Troisièmement, la compétitivité du secteur des textiles et des vêtements: elle devrait être améliorée, et le secteur du coton devrait être encouragé à s'orienter vers des exportations de textiles à valeur ajoutée, au détriment de la matière première elle-même. Il est possible de développer les activités en aval du secteur – telles que l'égrenage du coton, la production d'huile de coton ou la transformation de tourteaux de graines de coton destinés à l'alimentation animale – et les activités liées au coton qui se situent plus en amont, telles que la fabrication de textiles ou la transformation de l'huile de coton.

Améliorer très sensiblement l'efficience de la production des petits producteurs de coton ou de céréales. C'est ce que permettraient les programmes de production et de lutte antiparasitaire intégrées, qui reposent entre autres sur la rotation des cultures et la gestion des résidus de culture, l'utilisation synchrone des nutriments végétaux et de la rotation des cultures, diverses options de préparation des sols, dont la préparation limitée et la lutte contre les mauvaises herbes, la lutte contre les insectes et les maladies, la mise en place de cultures de couverture (systèmes de relais) pour assurer une meilleure gestion des sols, l'optimisation des récoltes, etc.
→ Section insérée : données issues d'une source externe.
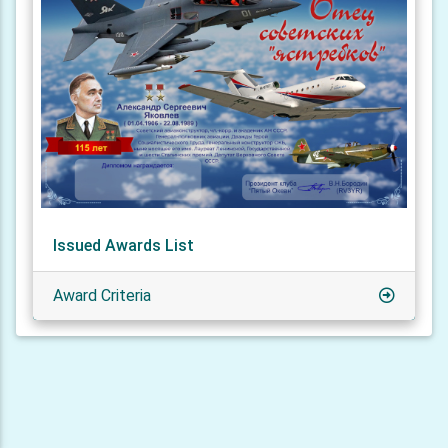
Issued Awards List
Award Criteria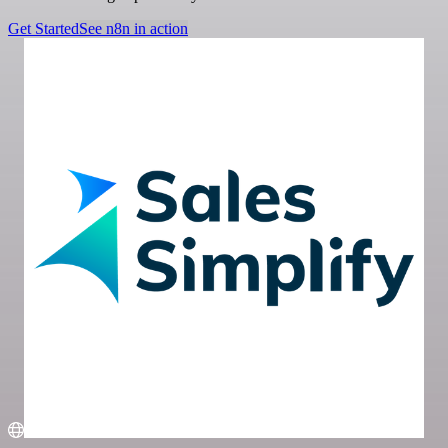
Get Started
See n8n in action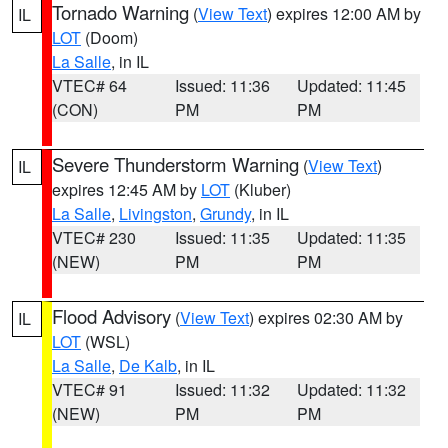
Tornado Warning
(
View Text
) expires 12:00 AM by
IL
LOT
(Doom)
La Salle
, in IL
VTEC# 64
Issued: 11:36
Updated: 11:45
(CON)
PM
PM
Severe Thunderstorm Warning
(
View Text
)
IL
expires 12:45 AM by
LOT
(Kluber)
La Salle
,
Livingston
,
Grundy
, in IL
VTEC# 230
Issued: 11:35
Updated: 11:35
(NEW)
PM
PM
Flood Advisory
(
View Text
) expires 02:30 AM by
IL
LOT
(WSL)
La Salle
,
De Kalb
, in IL
VTEC# 91
Issued: 11:32
Updated: 11:32
(NEW)
PM
PM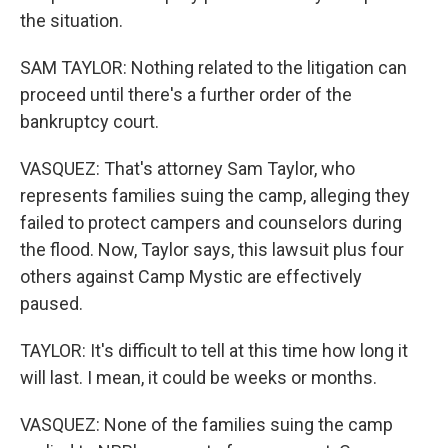
the situation.
SAM TAYLOR: Nothing related to the litigation can
proceed until there's a further order of the
bankruptcy court.
VASQUEZ: That's attorney Sam Taylor, who
represents families suing the camp, alleging they
failed to protect campers and counselors during
the flood. Now, Taylor says, this lawsuit plus four
others against Camp Mystic are effectively
paused.
TAYLOR: It's difficult to tell at this time how long it
will last. I mean, it could be weeks or months.
VASQUEZ: None of the families suing the camp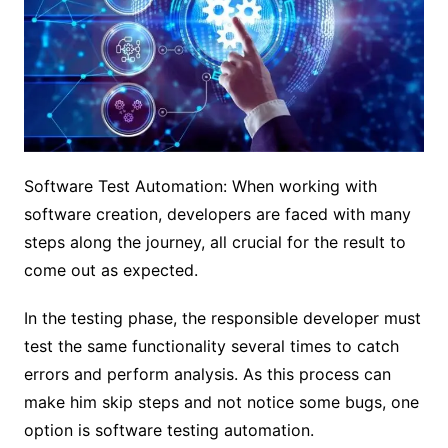
Software Test Automation: When working with
software creation, developers are faced with many
steps along the journey, all crucial for the result to
come out as expected.
In the testing phase, the responsible developer must
test the same functionality several times to catch
errors and perform analysis. As this process can
make him skip steps and not notice some bugs, one
option is software testing automation.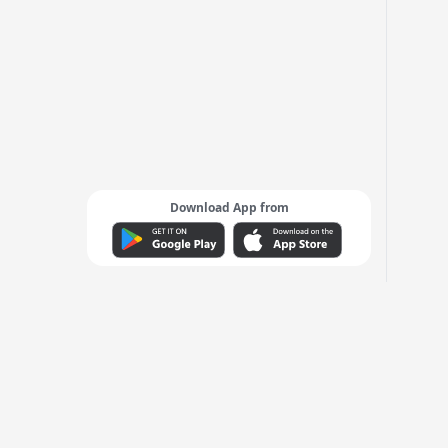
Download App from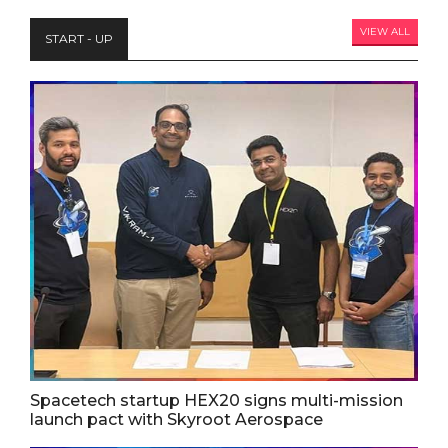
VIEW ALL
START - UP
Spacetech startup HEX20 signs multi-mission
launch pact with Skyroot Aerospace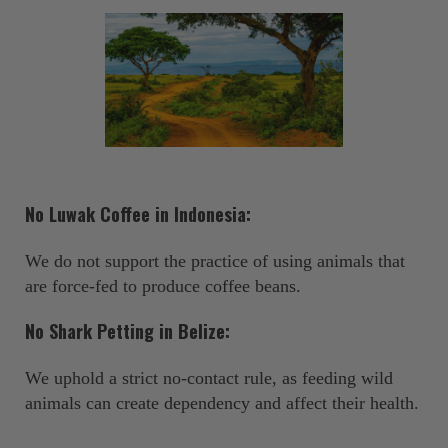
No Luwak Coffee in Indonesia:
We do not support the practice of using animals that
are force-fed to produce coffee beans. ‍
No Shark Petting in Belize:
We uphold a strict no-contact rule, as feeding wild
animals can create dependency and affect their health.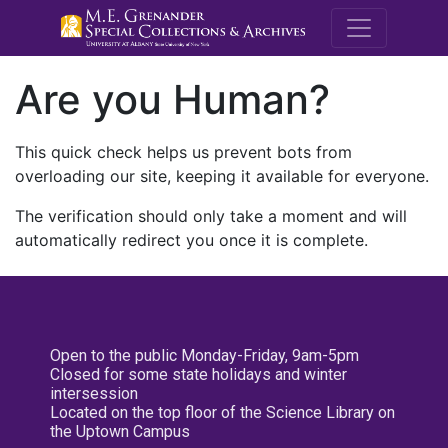
M.E. Grenande
Are you Human?
This quick check helps us prevent bots from
overloading our site, keeping it available for everyone.
The verification should only take a moment and will
automatically redirect you once it is complete.
Open to the public Monday-Friday, 9am-5pm
Closed for some state holidays and winter
intersession
Located on the top floor of the Science Library on
the Uptown Campus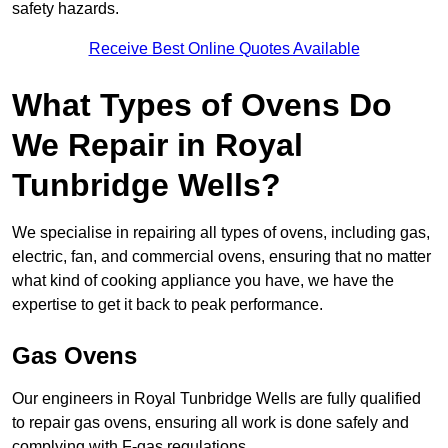
safety hazards.
Receive Best Online Quotes Available
What Types of Ovens Do
We Repair in Royal
Tunbridge Wells?
We specialise in repairing all types of ovens, including gas,
electric, fan, and commercial ovens, ensuring that no matter
what kind of cooking appliance you have, we have the
expertise to get it back to peak performance.
Gas Ovens
Our engineers in Royal Tunbridge Wells are fully qualified
to repair gas ovens, ensuring all work is done safely and
complying with F-gas regulations.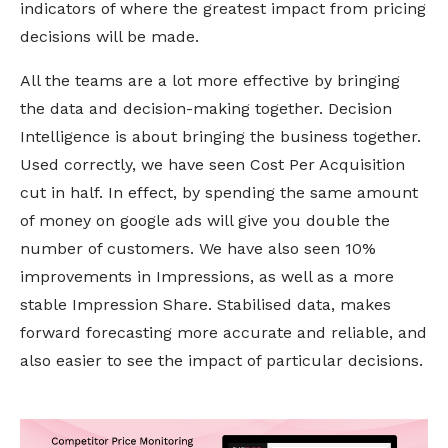
indicators of where the greatest impact from pricing
decisions will be made.
All the teams are a lot more effective by bringing
the data and decision-making together. Decision
Intelligence is about bringing the business together.
Used correctly, we have seen Cost Per Acquisition
cut in half. In effect, by spending the same amount
of money on google ads will give you double the
number of customers. We have also seen 10%
improvements in Impressions, as well as a more
stable Impression Share. Stabilised data, makes
forward forecasting more accurate and reliable, and
also easier to see the impact of particular decisions.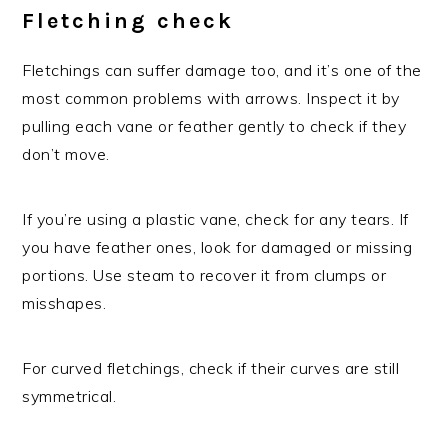
Fletching check
Fletchings can suffer damage too, and it’s one of the
most common problems with arrows. Inspect it by
pulling each vane or feather gently to check if they
don’t move.
If you’re using a plastic vane, check for any tears. If
you have feather ones, look for damaged or missing
portions. Use steam to recover it from clumps or
misshapes.
For curved fletchings, check if their curves are still
symmetrical.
L'élargissement du choix des récoltes recèle aussi des possibilités prometteuses: le producteur de coton disposerait alors d'un éventail de

rotations plus large qui favoriserait la diversification, laquelle est importante pour la viabilité agronomique, mais aussi économique.

L'introduction et l'application de bonnes pratiques agricoles (BPA) aideraient aussi à s'attaquer aux dimensions économique, sociale et environnementale de la viabilité. Les Farmer's Field Schools (FFS) auraient un rôle essentiel à jouer pour donner aux agriculteurs les moyens d'utiliser ces BPA, et il faudrait s'attacher à consolider le cadre institutionnel et les services destinés à promouvoir leur utilisation.

Pour une efficacité maximale, l'assistance devrait se rattacher au processus engagé dans le cadre de l'OMC et des principaux accords commerciaux régionaux. À cette fin, elle devrait aussi inclure un suivi de la Conférence de l'OMC à Cancún, en prévoyant expressément:

• des études et analyses de l'impact des politiques agricoles et commerciales, en particulier des mesures prises par les pays développés, sur l'évolution du marché mondial du coton;

• des études sur les stratégies de nature à accroître la rentabilité de la production de coton dans les ACP, qui insisteraient sur l'adoption de nouvelles techniques de production et sur le rôle de l'intégration verticale de la production de coton et des exportations de textiles;

• le soutien des efforts déployés pour promouvoir l'efficience et la diversification de la production, la gestion après les récoltes et la commercialisation.

La FAO est prête à participer à un programme d'assistance aux pays ACP producteurs et exportateurs de coton. Nous espérons contribuer ainsi à l'amélioration du bien-être et de la sécurité alimentaire des producteurs de coton d'Afrique de l'Ouest.